Abstract - Identification of key pinch forces required to complete functional tasks
Niels Smaby, MS; Mary Elise Johanson, MS, PT; Brian  Baker, BA; Deborah Ellen Kenney, MS, OTR;
Wendy Marie Murray, MS, PhD; Vincent Rod Hentz, MD
Rehabilitation Research and Development Center, Department of Veterans Affairs (VA) Palo Alto Health Care System, Palo Alto, CA; Mechanical Engineering Department, Stanford University, Stanford, CA; Paralyzed Veterans of America Summer Scholar, VA Palo Alto Health Care System, Palo Alto, CA; Hand Surgery Service, VA Palo Alto Health Care System, Palo Alto, CA; Stanford University Medical School, Stanford, CA; University of California Medical School, San Francisco, CA
Abstract — Reconstructive hand surgeries restore key pinch to individuals with pinch force deficits caused by tetraplegia.
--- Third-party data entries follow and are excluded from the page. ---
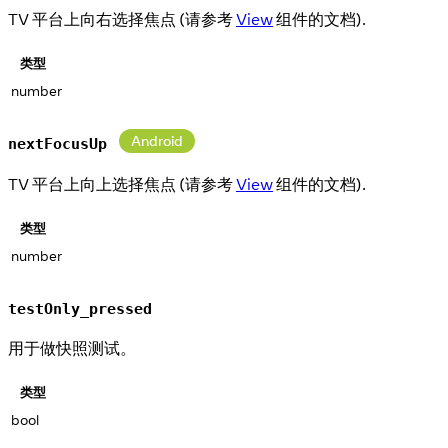
TV 平台上向右选择焦点 (请参考
View
组件的文档).
类型
number
Android
nextFocusUp
TV 平台上向上选择焦点 (请参考
View
组件的文档).
类型
number
testOnly_pressed
用于做快照测试。
类型
bool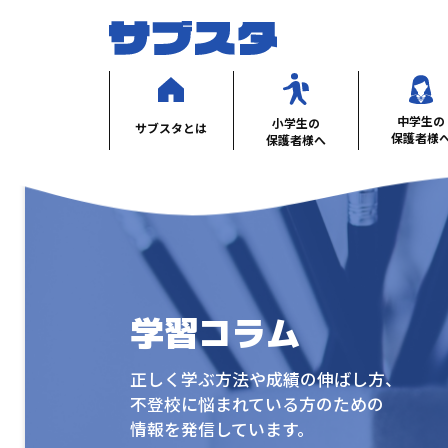
中学生の
小学生の
サブスタとは
保護者様
保護者様へ
学習コラム
正しく学ぶ方法や成績の伸ばし方、
不登校に悩まれている方のための
情報を発信しています。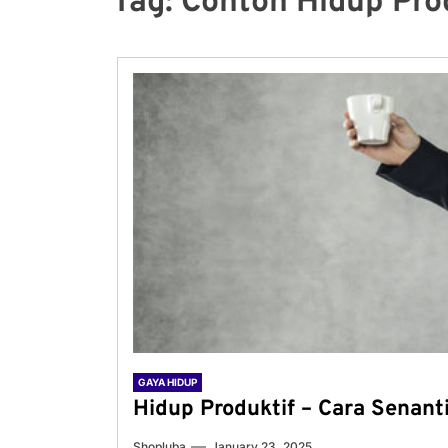
Tag:
Contoh Hidup Pro
GAYA HIDUP
Hidup Produktif – Cara Senant
Shopluba
January 23, 2025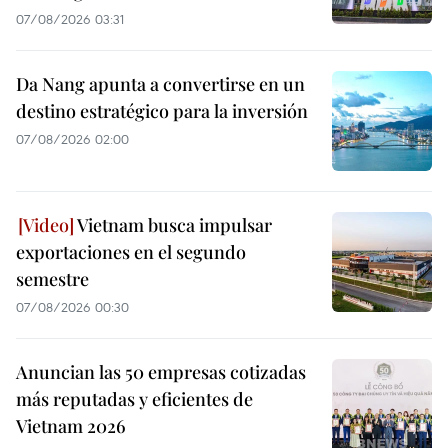
07/08/2026 03:31
Da Nang apunta a convertirse en un
destino estratégico para la inversión
07/08/2026 02:00
Vietnam busca impulsar
exportaciones en el segundo
semestre
07/08/2026 00:30
Anuncian las 50 empresas cotizadas
más reputadas y eficientes de
Vietnam 2026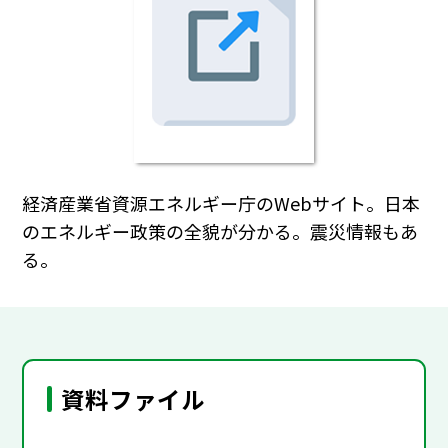
経済産業省資源エネルギー庁のWebサイト。日本
のエネルギー政策の全貌が分かる。震災情報もあ
る。
資料ファイル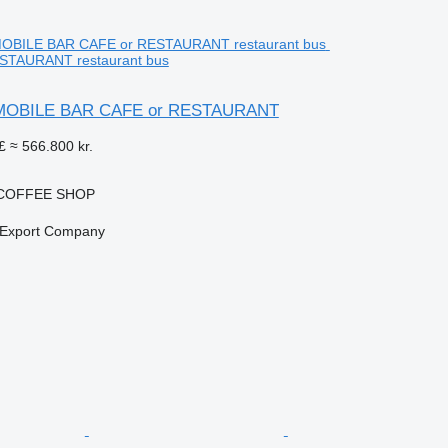
STAURANT restaurant bus
- MOBILE BAR CAFE or RESTAURANT
£
≈ 566.800 kr.
 COFFEE SHOP
n
 Export Company
n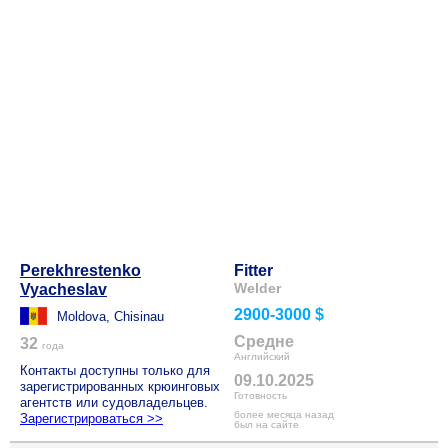
Perekhrestenko
Fitter
Welder
Vyacheslav
2900-3000 $
Moldova, Chisinau
Средне
32
года
Английский
Контакты доступны только для
09.10.2025
зарегистрированных крюинговых
Готовность
агентств или судовладельцев.
более месяца назад
Зарегистрироваться >>
был на сайте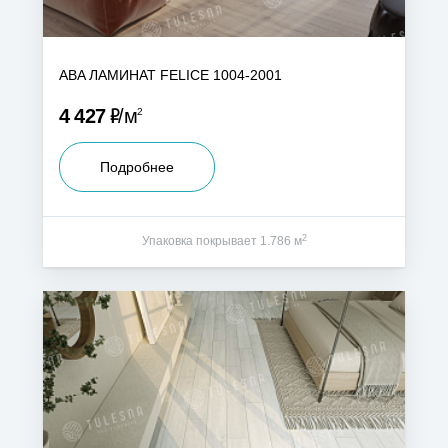
ABA ЛАМИНАТ FELICE 1004-2001
Р
4 427
м
2
Подробнее
2
Упаковка покрывает 1.786 м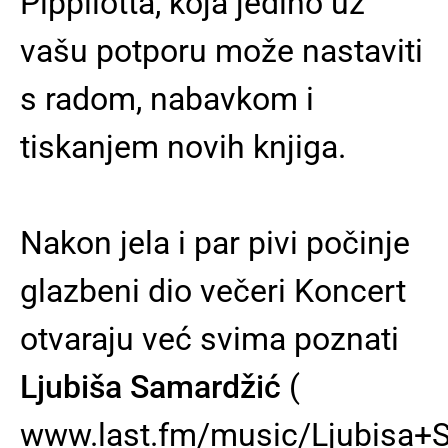
Pippilotta, koja jedino uz
vašu potporu može nastaviti
s radom, nabavkom i
tiskanjem novih knjiga.
Nakon jela i par pivi počinje
glazbeni dio večeri Koncert
otvaraju već svima poznati
Ljubiša Samardžić
(
www.last.fm/music/Ljubisa+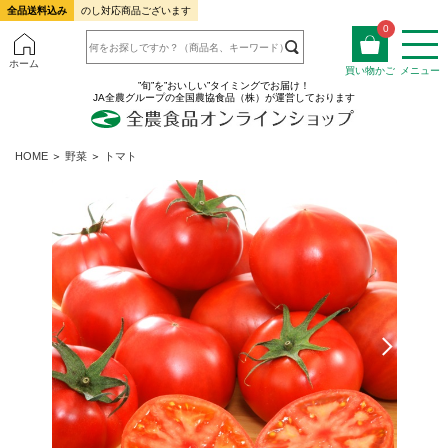
全品送料込み
のし対応商品ございます
0
ホーム
買い物かご
メニュー
”旬”を”おいしい”タイミングでお届け！
JA全農グループの全国農協食品（株）が運営しております
HOME
＞
野菜
＞
トマト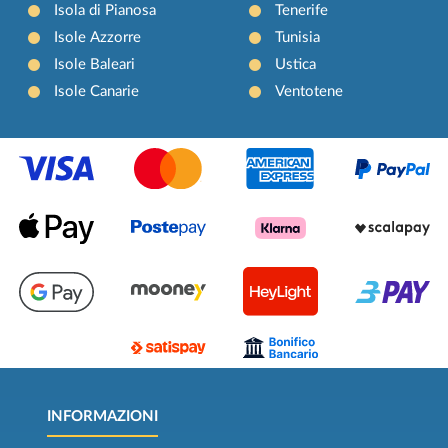
Isola di Pianosa
Tenerife
Isole Azzorre
Tunisia
Isole Baleari
Ustica
Isole Canarie
Ventotene
INFORMAZIONI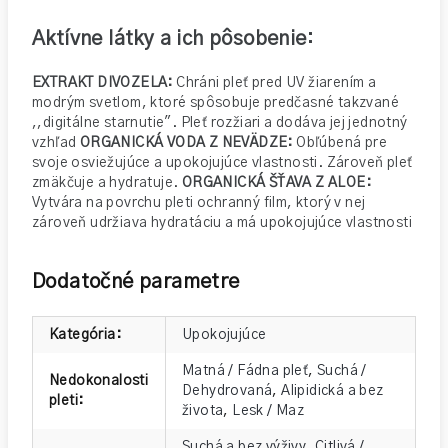
Aktívne látky a ich pôsobenie:
EXTRAKT DIVOZELA:
Chráni pleť pred UV žiarením a
modrým svetlom, ktoré spôsobuje predčasné takzvané
,,digitálne starnutie". Pleť rozžiari a dodáva jej jednotný
vzhľad
ORGANICKÁ VODA Z NEVÄDZE:
Obľúbená pre
svoje osviežujúce a upokojujúce vlastnosti. Zároveň pleť
zmäkčuje a hydratuje.
ORGANICKÁ ŠŤAVA Z ALOE:
Vytvára na povrchu pleti ochranný film, ktorý v nej
zároveň udržiava hydratáciu a má upokojujúce vlastnosti
Dodatočné parametre
Kategória
:
Upokojujúce
Matná / Fádna pleť
,
Suchá /
Nedokonalosti
Dehydrovaná
,
Alipidická a bez
pleti
:
života
,
Lesk / Maz
Suchá a bez výživy
,
Citlivá /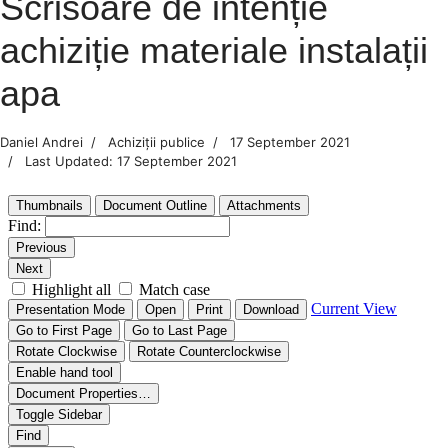
Scrisoare de intenție
achiziție materiale instalații
apa
Daniel Andrei
Achiziții publice
17 September 2021
Last Updated: 17 September 2021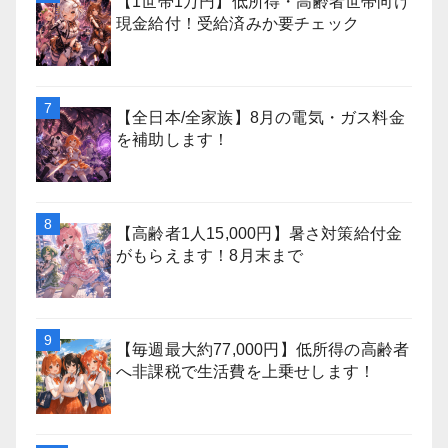
【1世帯1万円】低所得・高齢者世帯向け
現金給付！受給済みか要チェック
【全日本/全家族】8月の電気・ガス料金
を補助します！
【高齢者1人15,000円】暑さ対策給付金
がもらえます！8月末まで
【毎週最大約77,000円】低所得の高齢者
へ非課税で生活費を上乗せします！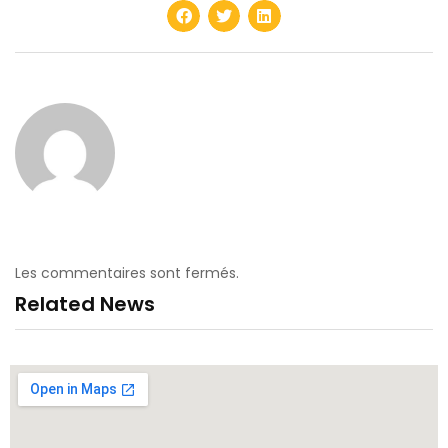
Les commentaires sont fermés.
Related News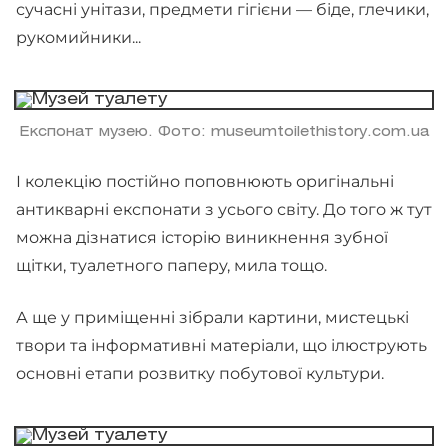
сучасні унітази, предмети гігієни — біде, глечики,
рукомийники...
Експонат музею. Фото: museumtoilethistory.com.ua
І колекцію постійно поповнюють оригінальні
антикварні експонати з усього світу. До того ж тут
можна дізнатися історію виникнення зубної
щітки, туалетного паперу, мила тощо.
А ще у приміщенні зібрали картини, мистецькі
твори та інформативні матеріали, що ілюструють
основні етапи розвитку побутової культури.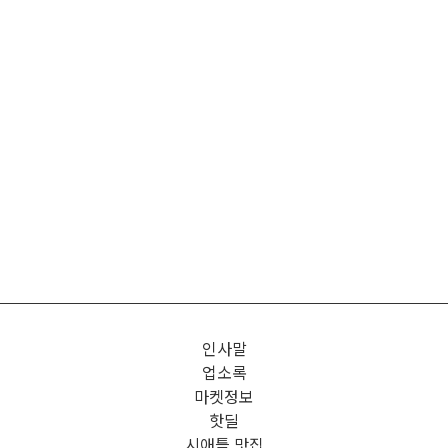
인사말
업소록
마켓정보
핫딜
시애틀 맛집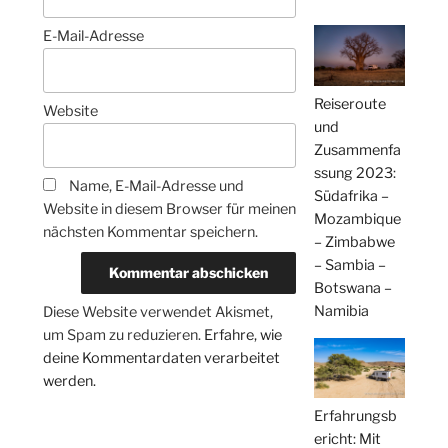
E-Mail-Adresse
Reiseroute
Website
und
Zusammenfa
ssung 2023:
Name, E-Mail-Adresse und
Südafrika –
Website in diesem Browser für meinen
Mozambique
nächsten Kommentar speichern.
– Zimbabwe
– Sambia –
Botswana –
Namibia
Diese Website verwendet Akismet,
um Spam zu reduzieren.
Erfahre, wie
deine Kommentardaten verarbeitet
werden.
Erfahrungsb
ericht: Mit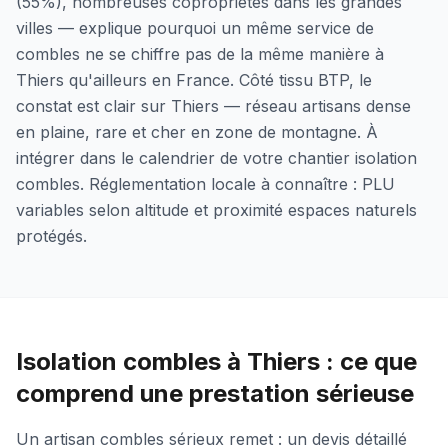
(55%), nombreuses copropriétés dans les grandes
villes — explique pourquoi un même service de
combles ne se chiffre pas de la même manière à
Thiers qu'ailleurs en France. Côté tissu BTP, le
constat est clair sur Thiers — réseau artisans dense
en plaine, rare et cher en zone de montagne. À
intégrer dans le calendrier de votre chantier isolation
combles. Réglementation locale à connaître : PLU
variables selon altitude et proximité espaces naturels
protégés.
Isolation combles à Thiers : ce que
comprend une prestation sérieuse
Un artisan combles sérieux remet : un devis détaillé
Data that define the magnitudes of force necessary to complete functional key pinch tasks are limited. This study aims to establish target pinch forces for completing selected tasks that represent a range of useful functional activities. A robot arm instrumented with a force sensor completed the tasks and simultaneously measured the forces applied to the task objects. Lateral pinch force requirements were calculated from these measured object forces. Pinch force requirements ranged from 1.4 N to push a button on a remote to 31.4 N to insert a plug into an outlet. Of the tasks studied, 9 of 12 required less than 10.5 N. These pinch force requirements, when compared to pinch forces produced by 14 individuals with spinal cord injuries (with and without surgical reconstruction of pinch), accurately predicted success or failure in 81% of subject trials. The prediction errors indicate a need to measure other factors such as pinch opening, force location, force direction, and proximal joint control.
Key words: activities at daily living, functional outcome, key pinch, pinch force, spinal cord injury, tetraplegia.